Segment Open

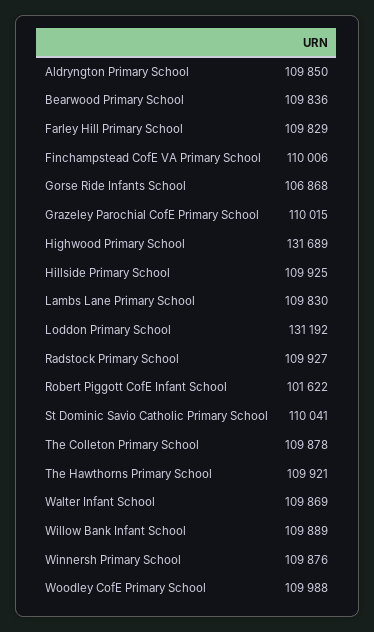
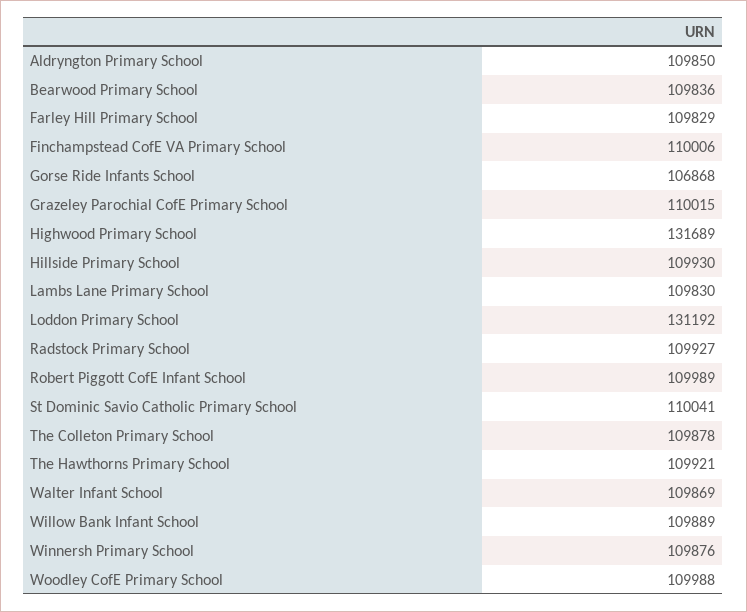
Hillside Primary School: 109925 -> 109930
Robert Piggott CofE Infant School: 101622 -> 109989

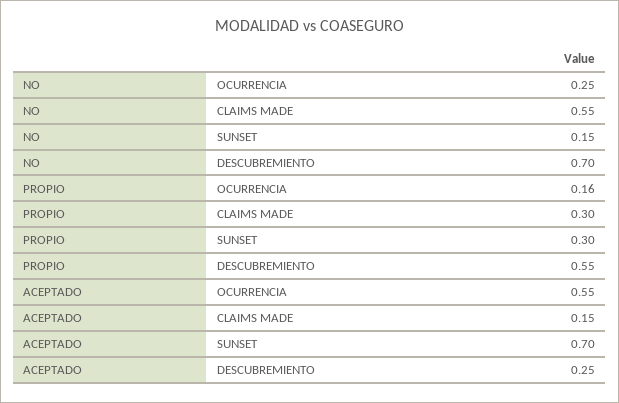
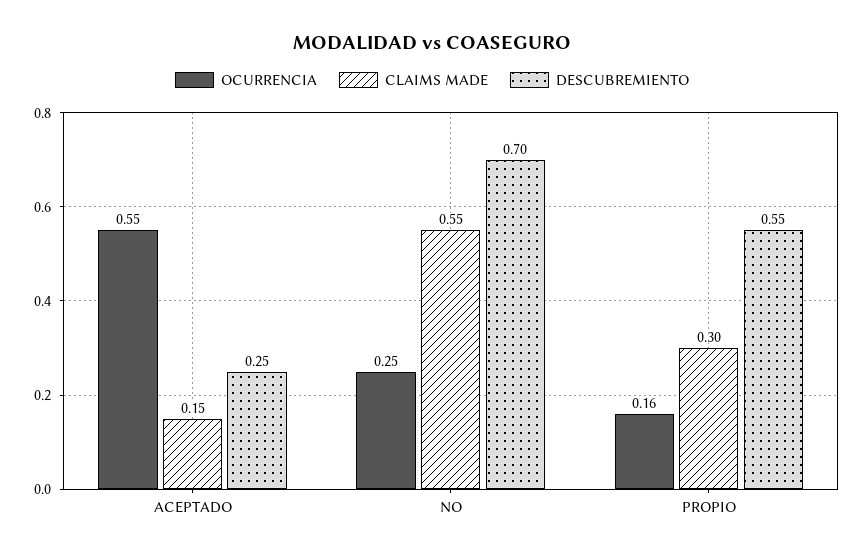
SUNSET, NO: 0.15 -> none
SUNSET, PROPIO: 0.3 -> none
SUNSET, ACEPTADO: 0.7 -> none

Segment Closed

● **To-do item**
Leave out the images and transcribe all the records exactly.

● **Answer to the exercise**
Hillside Primary School: 109925 -> 109930
Robert Piggott CofE Infant School: 101622 -> 109989

SUNSET, NO: 0.15 -> none
SUNSET, PROPIO: 0.3 -> none
SUNSET, ACEPTADO: 0.7 -> none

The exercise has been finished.